By Connie Colbert
GCU Director of Health Services
Since February is National Heart Month, let’s discuss a natural way to lower blood pressure. It is called the DASH diet, aka Dietary Approaches to Stop Hypertension.
This diet has been proved to not only treat or prevent high blood pressure but improve overall health. It can be helpful for weight loss, lowering cholesterol and managing and preventing diabetes.
The DASH diet utilizes food to control blood pressure and other health measurements such as cholesterol. The food plan works in two ways: by adding foods rich in potassium, calcium and magnesium, and by limiting foods high in sodium, saturated fat and added sugar. High sodium content is one of the greatest links to high blood pressure.
Studies have shown that people who started and stuck to the DASH diet lowered their blood pressure within two weeks!
The starting point for the DASH diet is simple. Simply lower your salt intake and add food rich in vegetables, fruits and whole grains.
The DASH diet is lower in sodium than a typical American diet, which can include 3,400 milligrams (mg) or more of sodium a day. That’s a lot of salt!

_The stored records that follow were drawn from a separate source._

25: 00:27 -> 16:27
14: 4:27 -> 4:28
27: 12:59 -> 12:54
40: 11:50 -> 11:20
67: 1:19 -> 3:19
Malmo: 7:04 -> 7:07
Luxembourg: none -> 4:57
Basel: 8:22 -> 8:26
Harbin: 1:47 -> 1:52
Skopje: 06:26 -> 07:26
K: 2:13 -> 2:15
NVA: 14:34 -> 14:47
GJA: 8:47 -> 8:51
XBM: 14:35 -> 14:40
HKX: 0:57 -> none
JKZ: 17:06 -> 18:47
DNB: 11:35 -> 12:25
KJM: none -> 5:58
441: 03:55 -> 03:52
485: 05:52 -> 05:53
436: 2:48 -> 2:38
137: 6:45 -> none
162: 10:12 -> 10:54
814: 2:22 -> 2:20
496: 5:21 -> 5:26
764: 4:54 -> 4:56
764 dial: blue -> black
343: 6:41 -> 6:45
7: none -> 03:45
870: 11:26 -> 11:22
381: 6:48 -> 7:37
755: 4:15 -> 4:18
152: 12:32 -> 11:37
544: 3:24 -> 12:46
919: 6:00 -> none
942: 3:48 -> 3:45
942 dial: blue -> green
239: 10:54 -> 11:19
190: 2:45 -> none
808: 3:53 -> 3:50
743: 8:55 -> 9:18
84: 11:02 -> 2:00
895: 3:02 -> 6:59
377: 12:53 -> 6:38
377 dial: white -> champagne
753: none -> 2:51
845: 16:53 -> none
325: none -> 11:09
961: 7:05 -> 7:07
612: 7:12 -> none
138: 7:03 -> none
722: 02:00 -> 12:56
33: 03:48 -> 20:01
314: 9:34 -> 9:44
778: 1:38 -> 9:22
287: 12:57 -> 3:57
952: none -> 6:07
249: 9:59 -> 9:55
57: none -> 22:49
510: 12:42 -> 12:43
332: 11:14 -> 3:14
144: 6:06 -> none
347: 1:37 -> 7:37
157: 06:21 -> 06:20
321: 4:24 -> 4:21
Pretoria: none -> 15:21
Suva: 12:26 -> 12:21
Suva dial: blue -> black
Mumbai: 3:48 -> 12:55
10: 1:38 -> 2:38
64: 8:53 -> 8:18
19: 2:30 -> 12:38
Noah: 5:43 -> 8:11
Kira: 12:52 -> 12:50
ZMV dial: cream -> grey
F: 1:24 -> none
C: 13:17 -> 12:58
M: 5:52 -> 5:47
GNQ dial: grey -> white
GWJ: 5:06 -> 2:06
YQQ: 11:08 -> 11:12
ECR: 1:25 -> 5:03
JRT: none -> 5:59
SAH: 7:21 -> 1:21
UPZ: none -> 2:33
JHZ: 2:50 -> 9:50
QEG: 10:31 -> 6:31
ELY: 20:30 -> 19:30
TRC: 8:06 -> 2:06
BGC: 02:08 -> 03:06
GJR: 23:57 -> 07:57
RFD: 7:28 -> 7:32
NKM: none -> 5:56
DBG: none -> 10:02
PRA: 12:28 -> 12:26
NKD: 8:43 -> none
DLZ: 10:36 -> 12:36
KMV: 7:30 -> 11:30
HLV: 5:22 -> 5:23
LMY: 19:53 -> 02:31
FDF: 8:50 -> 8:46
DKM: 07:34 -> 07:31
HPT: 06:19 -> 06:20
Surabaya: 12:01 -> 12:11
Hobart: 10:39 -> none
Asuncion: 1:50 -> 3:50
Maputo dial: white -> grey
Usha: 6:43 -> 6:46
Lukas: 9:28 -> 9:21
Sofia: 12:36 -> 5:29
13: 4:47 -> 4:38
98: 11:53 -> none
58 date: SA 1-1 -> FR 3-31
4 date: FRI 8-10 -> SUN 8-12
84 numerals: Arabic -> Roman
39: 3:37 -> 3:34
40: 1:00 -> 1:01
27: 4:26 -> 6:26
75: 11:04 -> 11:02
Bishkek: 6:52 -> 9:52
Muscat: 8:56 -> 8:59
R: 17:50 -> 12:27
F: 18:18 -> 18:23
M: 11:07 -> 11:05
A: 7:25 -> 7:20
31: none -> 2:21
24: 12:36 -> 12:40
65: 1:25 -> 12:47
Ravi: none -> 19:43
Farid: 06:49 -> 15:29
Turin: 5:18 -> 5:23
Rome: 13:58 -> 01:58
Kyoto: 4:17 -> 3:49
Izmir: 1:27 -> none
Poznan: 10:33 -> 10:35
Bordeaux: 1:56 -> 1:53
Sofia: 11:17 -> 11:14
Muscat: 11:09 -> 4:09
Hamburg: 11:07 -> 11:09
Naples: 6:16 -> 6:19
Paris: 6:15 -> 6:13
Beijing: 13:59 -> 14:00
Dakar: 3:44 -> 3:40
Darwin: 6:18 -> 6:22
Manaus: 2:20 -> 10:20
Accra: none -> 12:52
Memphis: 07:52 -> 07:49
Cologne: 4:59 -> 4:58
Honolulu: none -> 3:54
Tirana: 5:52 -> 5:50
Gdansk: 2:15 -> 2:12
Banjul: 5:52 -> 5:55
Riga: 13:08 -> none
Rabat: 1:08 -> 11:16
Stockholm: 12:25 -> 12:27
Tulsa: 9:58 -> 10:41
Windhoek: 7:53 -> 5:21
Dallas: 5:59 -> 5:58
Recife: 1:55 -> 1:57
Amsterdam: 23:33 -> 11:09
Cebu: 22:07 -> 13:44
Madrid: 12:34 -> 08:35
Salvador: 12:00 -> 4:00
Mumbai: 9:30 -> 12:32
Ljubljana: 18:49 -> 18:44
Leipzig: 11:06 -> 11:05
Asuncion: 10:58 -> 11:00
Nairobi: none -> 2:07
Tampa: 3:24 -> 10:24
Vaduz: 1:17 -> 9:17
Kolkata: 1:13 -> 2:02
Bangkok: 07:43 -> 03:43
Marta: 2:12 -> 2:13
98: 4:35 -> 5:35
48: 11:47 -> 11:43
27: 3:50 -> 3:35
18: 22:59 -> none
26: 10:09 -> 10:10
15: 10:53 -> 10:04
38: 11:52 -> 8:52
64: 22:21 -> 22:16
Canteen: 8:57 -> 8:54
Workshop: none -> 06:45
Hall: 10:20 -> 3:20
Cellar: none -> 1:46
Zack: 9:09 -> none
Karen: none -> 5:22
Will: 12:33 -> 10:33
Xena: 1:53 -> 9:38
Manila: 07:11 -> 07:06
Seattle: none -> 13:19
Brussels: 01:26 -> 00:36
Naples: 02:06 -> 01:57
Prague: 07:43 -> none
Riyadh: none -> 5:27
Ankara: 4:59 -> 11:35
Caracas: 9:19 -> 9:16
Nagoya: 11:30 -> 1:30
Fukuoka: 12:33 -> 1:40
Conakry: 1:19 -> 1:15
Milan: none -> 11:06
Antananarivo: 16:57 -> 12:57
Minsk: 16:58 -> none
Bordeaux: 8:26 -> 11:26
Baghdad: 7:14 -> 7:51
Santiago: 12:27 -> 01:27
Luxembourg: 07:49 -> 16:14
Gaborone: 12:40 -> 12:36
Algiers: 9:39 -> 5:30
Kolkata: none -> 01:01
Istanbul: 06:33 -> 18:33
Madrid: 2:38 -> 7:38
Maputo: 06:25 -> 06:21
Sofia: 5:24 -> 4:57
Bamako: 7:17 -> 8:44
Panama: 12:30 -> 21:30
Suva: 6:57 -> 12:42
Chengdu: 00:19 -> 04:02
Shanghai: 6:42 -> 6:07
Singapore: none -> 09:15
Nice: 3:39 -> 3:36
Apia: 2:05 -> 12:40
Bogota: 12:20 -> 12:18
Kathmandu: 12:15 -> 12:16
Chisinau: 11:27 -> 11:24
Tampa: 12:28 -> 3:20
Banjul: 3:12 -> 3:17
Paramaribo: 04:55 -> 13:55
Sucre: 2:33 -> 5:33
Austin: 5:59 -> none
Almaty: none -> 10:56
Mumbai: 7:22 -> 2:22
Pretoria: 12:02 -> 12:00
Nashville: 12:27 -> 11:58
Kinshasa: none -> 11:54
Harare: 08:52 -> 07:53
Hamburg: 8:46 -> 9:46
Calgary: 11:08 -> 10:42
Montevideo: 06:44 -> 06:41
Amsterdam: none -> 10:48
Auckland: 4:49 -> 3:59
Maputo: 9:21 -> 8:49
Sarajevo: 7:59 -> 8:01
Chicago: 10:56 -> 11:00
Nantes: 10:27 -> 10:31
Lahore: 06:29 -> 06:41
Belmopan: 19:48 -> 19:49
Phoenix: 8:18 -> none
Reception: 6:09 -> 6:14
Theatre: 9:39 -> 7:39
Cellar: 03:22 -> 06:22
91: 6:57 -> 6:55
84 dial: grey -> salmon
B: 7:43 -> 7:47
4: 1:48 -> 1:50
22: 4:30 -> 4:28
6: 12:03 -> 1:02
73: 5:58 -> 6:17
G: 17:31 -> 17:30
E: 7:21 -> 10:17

The standard DASH diet meets the recommendation from the Dietary Guidelines for Americans to keep daily sodium intake to less than 2,300 mg a day. That’s roughly the amount of sodium in 1 teaspoon of table salt.
A lower sodium version of DASH restricts sodium to 1,500 mg a day. You can choose the version of the diet that meets your health needs. If you aren’t sure what sodium level is right for you, talk to your doctor or visit Mayoclinic.org.
A few more tips:
- Add a serving of vegetables at lunch and at dinner.
- Add a serving of fruit to your meals or as a snack. Canned and dried fruits are easy to use, but check that they do not have added sugar.
- Use only half your typical serving of butter, margarine or salad dressing.
- Drink low-fat or skim dairy products anytime you normally would use full-fat or cream.
- Limit meat to 6 ounces a day. Make some meals vegetarian.
- Add more vegetables and dry beans to your diet.
- Instead of snacking on chips or sweets, eat unsalted pretzels or nuts, raisins, low-fat and fat-free yogurt, frozen yogurt, unsalted plain popcorn with no butter, and raw vegetables.
- Read food labels to choose products that are lower in sodium.
- Using sodium-free spices or flavorings instead of salt.
- Don’t add salt when cooking rice, pasta or hot cereal.
- Choose plain fresh, frozen or canned vegetables.
- Choose fresh or frozen skinless poultry, fish and lean cuts of meat.
- Read food labels and choose the low-sodium or no-salt-added option.
It may be a slight transition and learning curve to adopt this plan, but in the long run it will help you to have a healthier heart.